→ **INSTRUCTIONS**:
1. According to the message about scanning for LUNs, which file and function contain the code snippet it shows?
2. Reproduce the passage of the message about scanning for LUNs starting at "Here is the" and ending at "rescan) != 0)".

→ **SOURCE TEXT**:
+++

From: "K. Y. Srinivasan" <kys@microsoft.com>
To: gregkh@linuxfoundation.org, linux-kernel@vger.kernel.org,
devel@linuxdriverproject.org, ohering@suse.com,
jbottomley@parallels.com, hch@infradead.org,
linux-scsi@vger.kernel.org, kys@microsoft.com
Subject: scanning for LUNs
Date: Thu, 4 Apr 2013 08:12:37 -0700 [thread overview]
Message-ID: <1365088357-22624-1-git-send-email-kys@microsoft.com> (raw)
Here is the code snippet for scanning LUNS (drivers/scsi/scsi_scan.c in function
__scsi_scan_target()):
/*
* Scan LUN 0, if there is some response, scan further. Ideally, we
* would not configure LUN 0 until all LUNs are scanned.
*/
res = scsi_probe_and_add_lun(starget, 0, &bflags, NULL, rescan, NULL);
if (res == SCSI_SCAN_LUN_PRESENT || res == SCSI_SCAN_TARGET_PRESENT) {
if (scsi_report_lun_scan(starget, bflags, rescan) != 0)

+++

→ **DATA**:
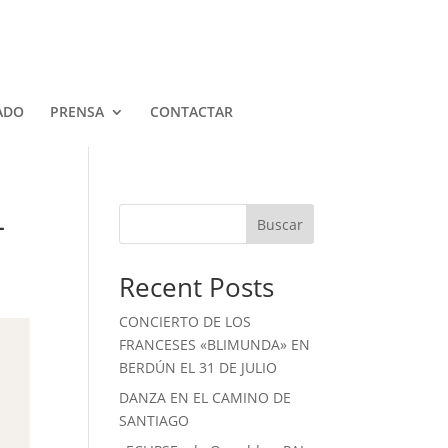
ADO
PRENSA
CONTACTAR
L
Buscar
Recent Posts
CONCIERTO DE LOS
FRANCESES «BLIMUNDA» EN
BERDÚN EL 31 DE JULIO
DANZA EN EL CAMINO DE
SANTIAGO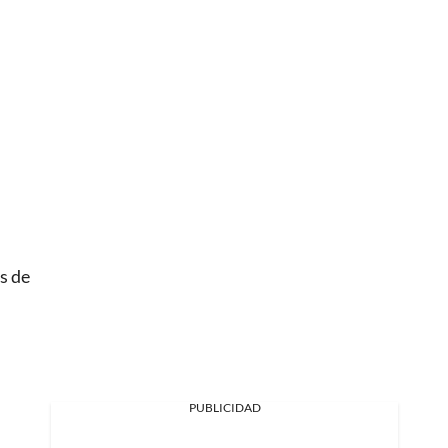
s de
PUBLICIDAD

+++

→ **ANSWERS BELOW**:
1. The function __scsi_scan_target() in drivers/scsi/scsi_scan.c.

2.
Here is the code snippet for scanning LUNS (drivers/scsi/scsi_scan.c in function
__scsi_scan_target()):
/*
* Scan LUN 0, if there is some response, scan further. Ideally, we
* would not configure LUN 0 until all LUNs are scanned.
*/
res = scsi_probe_and_add_lun(starget, 0, &bflags, NULL, rescan, NULL);
if (res == SCSI_SCAN_LUN_PRESENT || res == SCSI_SCAN_TARGET_PRESENT) {
if (scsi_report_lun_scan(starget, bflags, rescan) != 0)